PIERRE EMMANUEL

Le grand oeuvreÉditions du Seuil, septembre 1984

Aussitôt né l’homme est louange et son cri bien qu’aveugle atteint
Au lieu même où former un Cœur assez aimant pour y répondre
C’est par ce cri tout-désirant que Se conçoit le Dieu absent
Contraint par l’homme à Se nommer pour le nommer à son image
Cette impensable Majesté dont le Silence Se suffit
Que n’émeut nulle idée de Soi que nul miroir ne réfléchit
Que ne ternit nulle buée d’une Parole créatrice
Dès qu’Elle nomme Se nommant Elle est en face du Néant
Où mettre en branle l’œuvre entier qui s’abîme au-delà des temps

               Le grand œuvre, « Naissance de l’homme »

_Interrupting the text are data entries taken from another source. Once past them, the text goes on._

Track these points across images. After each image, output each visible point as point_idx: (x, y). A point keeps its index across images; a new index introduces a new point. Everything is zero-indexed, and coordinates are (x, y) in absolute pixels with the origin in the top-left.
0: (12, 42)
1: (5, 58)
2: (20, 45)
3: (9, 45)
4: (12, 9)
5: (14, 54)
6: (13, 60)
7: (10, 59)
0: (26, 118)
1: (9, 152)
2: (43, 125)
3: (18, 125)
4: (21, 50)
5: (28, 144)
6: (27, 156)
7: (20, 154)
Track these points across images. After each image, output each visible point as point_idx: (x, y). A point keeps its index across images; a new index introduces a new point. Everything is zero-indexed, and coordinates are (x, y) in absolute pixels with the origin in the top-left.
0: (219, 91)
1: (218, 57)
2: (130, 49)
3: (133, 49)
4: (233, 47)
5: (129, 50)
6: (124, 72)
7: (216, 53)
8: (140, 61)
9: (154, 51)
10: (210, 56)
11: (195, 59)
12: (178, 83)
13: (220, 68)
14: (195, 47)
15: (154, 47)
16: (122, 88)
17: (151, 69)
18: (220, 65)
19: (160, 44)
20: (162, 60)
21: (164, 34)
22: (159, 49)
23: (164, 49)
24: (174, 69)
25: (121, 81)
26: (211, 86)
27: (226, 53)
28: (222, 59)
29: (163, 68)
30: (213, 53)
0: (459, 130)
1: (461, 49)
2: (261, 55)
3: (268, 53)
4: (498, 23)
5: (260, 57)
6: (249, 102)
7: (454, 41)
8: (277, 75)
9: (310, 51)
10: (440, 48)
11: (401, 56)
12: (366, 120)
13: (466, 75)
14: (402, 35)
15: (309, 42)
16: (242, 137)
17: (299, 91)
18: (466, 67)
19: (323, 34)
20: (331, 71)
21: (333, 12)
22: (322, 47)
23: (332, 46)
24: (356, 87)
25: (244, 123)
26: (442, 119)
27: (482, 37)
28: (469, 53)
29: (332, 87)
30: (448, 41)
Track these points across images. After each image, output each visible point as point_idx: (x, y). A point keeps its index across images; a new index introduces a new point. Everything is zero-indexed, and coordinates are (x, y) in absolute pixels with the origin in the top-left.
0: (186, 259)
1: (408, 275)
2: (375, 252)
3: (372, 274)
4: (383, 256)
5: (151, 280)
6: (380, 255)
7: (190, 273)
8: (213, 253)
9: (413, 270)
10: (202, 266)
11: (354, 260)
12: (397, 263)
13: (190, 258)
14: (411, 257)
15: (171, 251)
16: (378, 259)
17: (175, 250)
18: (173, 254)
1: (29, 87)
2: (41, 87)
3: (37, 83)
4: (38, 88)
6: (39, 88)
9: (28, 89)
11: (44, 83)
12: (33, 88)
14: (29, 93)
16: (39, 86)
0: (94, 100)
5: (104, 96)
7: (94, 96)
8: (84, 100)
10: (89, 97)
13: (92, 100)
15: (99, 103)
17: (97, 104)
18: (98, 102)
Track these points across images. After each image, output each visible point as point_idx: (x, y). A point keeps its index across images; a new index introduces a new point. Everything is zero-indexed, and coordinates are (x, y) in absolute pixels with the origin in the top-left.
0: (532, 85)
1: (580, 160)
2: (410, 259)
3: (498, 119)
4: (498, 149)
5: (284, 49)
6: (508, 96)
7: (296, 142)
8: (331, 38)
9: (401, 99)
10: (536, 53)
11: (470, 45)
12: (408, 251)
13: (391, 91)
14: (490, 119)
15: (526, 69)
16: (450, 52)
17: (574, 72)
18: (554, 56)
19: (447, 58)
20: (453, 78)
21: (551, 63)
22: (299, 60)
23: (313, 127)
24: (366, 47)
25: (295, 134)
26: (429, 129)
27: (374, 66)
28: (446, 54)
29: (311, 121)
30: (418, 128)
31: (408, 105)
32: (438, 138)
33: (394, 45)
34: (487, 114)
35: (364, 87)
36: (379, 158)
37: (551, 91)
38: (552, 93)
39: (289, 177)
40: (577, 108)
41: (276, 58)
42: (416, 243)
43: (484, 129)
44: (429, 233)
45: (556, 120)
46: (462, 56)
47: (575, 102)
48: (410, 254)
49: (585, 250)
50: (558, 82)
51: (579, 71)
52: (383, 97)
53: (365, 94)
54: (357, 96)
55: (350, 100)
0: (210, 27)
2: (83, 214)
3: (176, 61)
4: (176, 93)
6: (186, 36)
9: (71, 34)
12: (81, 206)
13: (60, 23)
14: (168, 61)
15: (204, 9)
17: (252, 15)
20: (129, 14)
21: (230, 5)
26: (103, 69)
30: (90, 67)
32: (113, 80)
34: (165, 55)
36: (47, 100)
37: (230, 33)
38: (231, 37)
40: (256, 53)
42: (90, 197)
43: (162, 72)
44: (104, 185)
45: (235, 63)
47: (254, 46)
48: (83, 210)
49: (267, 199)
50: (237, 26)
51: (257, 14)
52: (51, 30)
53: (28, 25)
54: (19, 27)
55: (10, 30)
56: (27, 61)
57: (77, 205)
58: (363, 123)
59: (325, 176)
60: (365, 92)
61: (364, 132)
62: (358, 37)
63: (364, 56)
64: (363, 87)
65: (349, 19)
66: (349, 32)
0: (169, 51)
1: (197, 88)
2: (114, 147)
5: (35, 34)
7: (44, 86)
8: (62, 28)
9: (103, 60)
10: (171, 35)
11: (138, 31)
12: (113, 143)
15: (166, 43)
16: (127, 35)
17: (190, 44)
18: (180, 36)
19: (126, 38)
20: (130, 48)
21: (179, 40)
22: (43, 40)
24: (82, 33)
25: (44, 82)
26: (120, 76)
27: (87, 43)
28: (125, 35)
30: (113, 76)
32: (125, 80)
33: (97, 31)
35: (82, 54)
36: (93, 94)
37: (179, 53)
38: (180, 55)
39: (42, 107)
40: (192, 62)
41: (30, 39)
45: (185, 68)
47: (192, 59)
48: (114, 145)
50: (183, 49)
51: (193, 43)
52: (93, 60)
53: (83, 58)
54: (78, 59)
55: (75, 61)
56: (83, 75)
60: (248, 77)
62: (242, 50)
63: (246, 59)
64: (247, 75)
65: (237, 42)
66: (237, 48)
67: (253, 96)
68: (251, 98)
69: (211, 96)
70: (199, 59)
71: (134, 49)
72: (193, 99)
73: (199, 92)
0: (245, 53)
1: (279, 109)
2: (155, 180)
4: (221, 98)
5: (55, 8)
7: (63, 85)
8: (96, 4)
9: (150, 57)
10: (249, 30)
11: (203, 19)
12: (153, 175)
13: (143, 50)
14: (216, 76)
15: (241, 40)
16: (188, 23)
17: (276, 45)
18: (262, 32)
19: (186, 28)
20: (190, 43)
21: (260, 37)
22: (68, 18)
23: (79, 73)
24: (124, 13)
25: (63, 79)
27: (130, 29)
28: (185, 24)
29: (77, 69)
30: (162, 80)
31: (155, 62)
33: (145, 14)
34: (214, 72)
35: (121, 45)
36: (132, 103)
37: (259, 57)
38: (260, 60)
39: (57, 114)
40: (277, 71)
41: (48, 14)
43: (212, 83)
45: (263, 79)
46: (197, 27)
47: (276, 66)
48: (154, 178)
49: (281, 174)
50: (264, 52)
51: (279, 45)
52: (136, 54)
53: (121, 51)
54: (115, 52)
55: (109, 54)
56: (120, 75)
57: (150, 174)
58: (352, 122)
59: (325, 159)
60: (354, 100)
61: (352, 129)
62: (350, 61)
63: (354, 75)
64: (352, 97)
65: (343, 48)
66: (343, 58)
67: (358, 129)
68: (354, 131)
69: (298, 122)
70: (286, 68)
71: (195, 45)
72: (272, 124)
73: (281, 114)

     Le grand œuvre paraît trois semaines avant la mort du poète ; « somme cosmogonique, [il] est aussi pour Pierre Emmanuel la somme poétique et spirituelle de toute une vie. La recherche amorcée dès les premiers livres se poursuit ici. La question centrale demeure celle d’un exil de l’homme interrogeant dès lors ses origines et cherchant, à travers la "nouvelle naissance" espérée, l’unité. Le livre exprime à nouveau l’angoisse d’être au monde, divisé et semblable à un fœtus inachevé. La dévoration est une image récurrente dans l’œuvre pour exprimer la logique d’entropie et de violence propre à une création séparée de Dieu aussi bien que la faim salutaire et créatrice que le même a de l’autre. [...]
     Ce qui se formule ici couronne en effet la méditation que le poète n’a jamais cessé de mener, que ce soit dans sa poésie ou dans ses essais, sur la nature de l’expérience poétique. Celle-ci apparaît indissociable de l’interrogation des origines qui, sous-jacente dans les premiers recueils, réitérée au début de Sodome, de Jacob, de Sophia, devient enfin le cœur même du grand œuvre en 1984. En 1978 la « Préface » à Una ou la mort la vie, premier volet du Livre de l’homme et de la femme, le confirme. Les origines ne sont pas un thème poétique parmi d’autres. Toute œuvre véritable est une cosmogonie : "Elle est le champ symbolique d’une expérience totalisante où l’homme singulier s’efforce d’atteindre au mystère de sa genèse et de celle de l’humain dans l’ensemble de sa réalité. Telle est la profondeur de l’existence, insondable mais vécue dans ce rêve actif et supérieurement lucide, la création." Que cette quête du primordial passe par le récit de la création marque de surcroît que le questionnement spirituel auquel se voue le poème est indissociable de noces avec l’existence et la chair du monde : "À la spiritualisation indue de la poésie, extase sans substance d’un monde abstrait et 'positif', s’oppose le réalisme d’une expérience exhaustive, celle du mal, celle de l’épaisse incorporation de l’homme dans un monde qui devient sa chair même. La vraie poésie, c’est l’incarnation." »

Aude Préta-de Beaufort, notice du grand œuvre, Œuvres poétiques complètes, t. 2, L’Âge d’Homme, 2003, p. 1290-1298.